Tantangan yang Dihadapi

Walaupun memiliki daya tarik yang besar, kawasan ini tidak lepas dari tantangan. Infrastruktur yang belum merata, konektivitas yang kurang efisien, serta pengelolaan sumber daya manusia dalam sektor pariwisata yang belum optimal menjadi beberapa isu yang perlu ditangani. Bali, sebagai destinasi wisata unggulan, menghadapi risiko over-pariwisata dan memerlukan upaya untuk mendiversifikasi jenis wisata agar tetap kompetitif dan berkelanjutan.

Di sisi lain, NTB memiliki potensi alam yang luar biasa dengan keindahan Gili dan Gunung Rinjani. Namun, tantangan konektivitas antara udara, laut, dan darat masih menjadi kendala. Oleh karena itu, NTB menekankan pentingnya sektor perhubungan dalam kolaborasi ini.

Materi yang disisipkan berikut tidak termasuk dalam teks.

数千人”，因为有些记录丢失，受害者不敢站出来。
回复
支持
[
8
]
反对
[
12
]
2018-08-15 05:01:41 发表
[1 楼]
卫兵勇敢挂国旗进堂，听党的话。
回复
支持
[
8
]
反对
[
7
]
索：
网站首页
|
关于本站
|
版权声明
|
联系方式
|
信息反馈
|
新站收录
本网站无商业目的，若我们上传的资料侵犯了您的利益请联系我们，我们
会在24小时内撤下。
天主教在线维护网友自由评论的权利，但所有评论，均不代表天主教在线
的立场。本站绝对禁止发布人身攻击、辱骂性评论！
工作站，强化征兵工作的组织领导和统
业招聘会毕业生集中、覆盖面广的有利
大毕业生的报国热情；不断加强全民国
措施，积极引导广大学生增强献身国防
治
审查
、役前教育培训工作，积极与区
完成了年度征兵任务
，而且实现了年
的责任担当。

Sementara itu, NTT juga memiliki perhatian khusus pada pengembangan sektor-sektor lain seperti pertanian dan ekonomi kreatif, di samping pariwisata. Contohnya, di Labuan Bajo, ketergantungan masyarakat pada pasokan dari luar kawasan menunjukkan perlunya penguatan infrastruktur dan integrasi rantai nilai.

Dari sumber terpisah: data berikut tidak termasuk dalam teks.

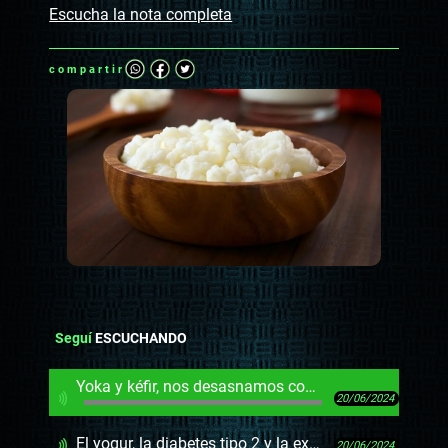
Escucha la nota completa
compartir
Seguí
ESCUCHANDO
Yoka y kéfir, nos desasnamos con Gianfranco y la audiencia
20/06/2024
El yogur, la diabetes tipo 2 y la explicación de Grompone sobre lo que dijo la FDA
20/06/2024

Sinergi untuk Mewujudkan Visi

Kerjasama antara ketiga provinsi tengah disiapkan melalui nota kesepahaman dan perjanjian kerja sama yang akan ditandatangani dalam waktu dekat. Namun, realisasi dari kesepakatan ini harus dilanjutkan dengan langkah konkret, seperti memperkuat konektivitas transportasi dan pengembangan sumber daya manusia.

Pemerintah juga perlu mengatur zona wisata baru dan menerapkan regulasi yang ketat terhadap dampak lingkungan untuk menjaga keberlanjutan. Integrasi rantai nilai lokal di NTT harus menjadi fokus agar pariwisata dapat memberikan manfaat ekonomi yang inklusif bagi masyarakat setempat.

Komitmen untuk Masa Depan

Mewujudkan kawasan Bali, NTB, dan NTT sebagai superhub pariwisata adalah tantangan yang memerlukan komitmen lintas sektor. Keberhasilan proyek ini tidak hanya akan mengukur kemampuan Indonesia dalam mengelola kekayaan alam dan budaya, tetapi juga dapat menciptakan generasi muda yang memiliki orientasi global namun tetap berakar pada kearifan lokal.

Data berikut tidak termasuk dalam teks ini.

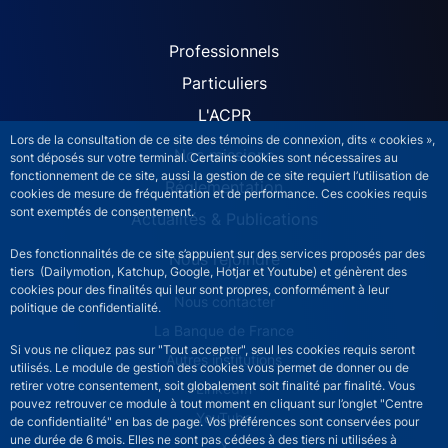
ACPR site navigation (Fren
Professionnels
Particuliers
L'ACPR
Lors de la consultation de ce site des témoins de connexion, dits « cookies »,
Nos missions
sont déposés sur votre terminal. Certains cookies sont nécessaires au
fonctionnement de ce site, aussi la gestion de ce site requiert l’utilisation de
Réglementation
cookies de mesure de fréquentation et de performance. Ces cookies requis
sont exemptés de consentement.
Actualités & Publications
Des fonctionnalités de ce site s’appuient sur des services proposés par des
Nous rejoindre
tiers (Dailymotion, Katchup, Google, Hotjar et Youtube) et génèrent des
cookies pour des finalités qui leur sont propres, conformément à leur
ACPR footer secondary menu (French)
Nous contacter
politique de confidentialité.
La Banque de France
Si vous ne cliquez pas sur "Tout accepter", seul les cookies requis seront
Autres institutions
utilisés. Le module de gestion des cookies vous permet de donner ou de
retirer votre consentement, soit globalement soit finalité par finalité. Vous
LinkedIn
pouvez retrouver ce module à tout moment en cliquant sur l’onglet "Centre
YouTube
de confidentialité" en bas de page. Vos préférences sont conservées pour
une durée de 6 mois. Elles ne sont pas cédées à des tiers ni utilisées à
X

Apabila kolaborasi ini berhasil, Bali, NTB, dan NTT tidak hanya akan menjadi destinasi wisata, tetapi juga episentrum pertumbuhan ekonomi nasional. Namun, jika gagal, risiko ketidakterpaduan kebijakan dan eksploitasi sumber daya dapat mengancam keberlanjutan proyek ini.

Pada akhirnya, langkah pertama menuju superhub pariwisata ini akan menjadi penentu arah perjalanan. Pertanyaannya kini bukan hanya tentang kemampuan, tetapi juga kesediaan untuk melangkah bersama menuju masa depan yang inklusif dan berkelanjutan.